Cristov remembered what D’vin had said would happen if there was no candidate for a hatchling:
It will go
between
forever.

“Come on,” he said, tugging at Kindan. They couldn’t let the bronze hatchling get away. But Kindan was gazing across the Hatching Grounds, saying, “Look, Sonia’s egg is hatching!”

Urgently, Cristov sidestepped around Kindan and raced up to the forlorn bronze. He grabbed its tail and yanked. “Back here,” he shouted desperately. “We’re back here!”

There you are!
a voice said suddenly. The dragon’s whirling eyes were looking right at him.
I’ve been looking for you.

“It’s a queen,” Kindan shouted over his shoulder, unaware of the drama that was unfolding behind him. “And it looks—yes, Sonia has Impressed the queen. Cristov—” And then Kindan finally turned to look over his shoulder.

The grin on his face slipped as his mind was flooded with memories of Kisk, the green watch-wher he had once shared a bond with. He swallowed hard and squared his shoulders. I gave her up, he reminded himself, wondering if perhaps that rendered him undesirable to the hatchlings.

Briefly Cristov recalled Nuella’s brilliant smile as Kindan encouraged her to ride the watch-wher
between
to the cave-in that had trapped her father, brother, and eight other miners. Only blind Nuella could have visualized the image needed to guide the heat-seeing watch-wher safely. So giving Kisk to her had been a good decision, everyone had agreed. And it meant that Kindan wasn’t trapped forever in the mines with a watch-wher. He was free to become a harper, maybe even a dragonrider…but not this time. He shook himself out of his reverie.

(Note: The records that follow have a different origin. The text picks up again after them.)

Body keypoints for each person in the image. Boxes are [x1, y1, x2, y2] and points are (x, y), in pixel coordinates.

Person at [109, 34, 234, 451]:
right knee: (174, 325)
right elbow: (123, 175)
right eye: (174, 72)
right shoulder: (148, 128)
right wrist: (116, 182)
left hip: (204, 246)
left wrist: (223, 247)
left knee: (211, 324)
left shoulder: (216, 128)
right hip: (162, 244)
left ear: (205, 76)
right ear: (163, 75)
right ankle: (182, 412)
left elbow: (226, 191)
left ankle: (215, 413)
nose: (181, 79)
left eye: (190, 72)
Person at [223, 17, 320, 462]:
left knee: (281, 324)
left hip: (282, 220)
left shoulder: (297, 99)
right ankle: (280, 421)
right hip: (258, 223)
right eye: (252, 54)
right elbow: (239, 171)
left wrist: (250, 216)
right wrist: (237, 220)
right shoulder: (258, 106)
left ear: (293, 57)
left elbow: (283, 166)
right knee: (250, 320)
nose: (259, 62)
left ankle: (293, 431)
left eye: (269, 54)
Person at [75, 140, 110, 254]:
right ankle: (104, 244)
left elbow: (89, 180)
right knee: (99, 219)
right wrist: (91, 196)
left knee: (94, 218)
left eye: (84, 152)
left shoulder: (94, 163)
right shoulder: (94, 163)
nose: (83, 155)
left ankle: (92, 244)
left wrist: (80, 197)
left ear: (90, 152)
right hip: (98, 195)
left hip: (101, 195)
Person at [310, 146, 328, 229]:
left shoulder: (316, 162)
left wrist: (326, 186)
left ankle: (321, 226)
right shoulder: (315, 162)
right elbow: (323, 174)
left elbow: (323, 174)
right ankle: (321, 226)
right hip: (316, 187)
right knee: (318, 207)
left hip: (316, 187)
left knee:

“C’tov?” he asked, using the honorific contraction for the first time. “What’s your dragon’s name?”

The other lad’s eyes shone with a brilliance that Kindan had never seen before.

“My dragon?” Cristov repeated in surprise. He turned to the bronze hatchling in silent communion. “His name is Sereth.”

“Congratulations, dragonrider,” Kindan said firmly, reaching forward to slap C’tov on the shoulder.

A hideous sound erupted behind them and they all turned. Garirth was upright, her multifaceted eyes whirling in a frantic red. She let out one more despairing wail and then was gone forever,
between.

Kindan bowed his head. Jessala was no more, or her dragon wouldn’t have departed so dramatically. The two had survived long enough to see the hatchlings Impressed. Whether it was the joy or the burden of extreme age that finally overwhelmed the queen’s rider did not matter—the Weyrwoman of High Reaches Weyr was dead. When he raised his head again, he turned to Sonia and her young queen dragon. Sonia was now the Weyrwoman.

All the eggs had hatched. There were none left for him.

“Forgive me, C’tov,” Kindan said, bowing to his friend, “but I think I’d best get my gear. There will be much harpering tonight, and Master Murenny will want to be informed of the news.”

C’tov nodded absently, his attention focused exclusively on the most amazing, marvelous, and brilliant creature beside him.

M’tal sent for Benden’s Weyrwoman, Salina, as soon as Garirth went
between.
The events of the evening would have been a trial to anyone, and the new High Reaches Weyrwoman was a young lass. He made his way down the stands into the Hatching Grounds, where he could see B’ralar slumped against a wall. Before he could reach him, however, he saw a lad in white robes running toward the bereft High Reaches Weyrleader, carrying a flask of wine and several glasses precariously in his hands. M’tal recognized Kindan. With a bow and flourish, the lad poured B’ralar a hefty glass of wine.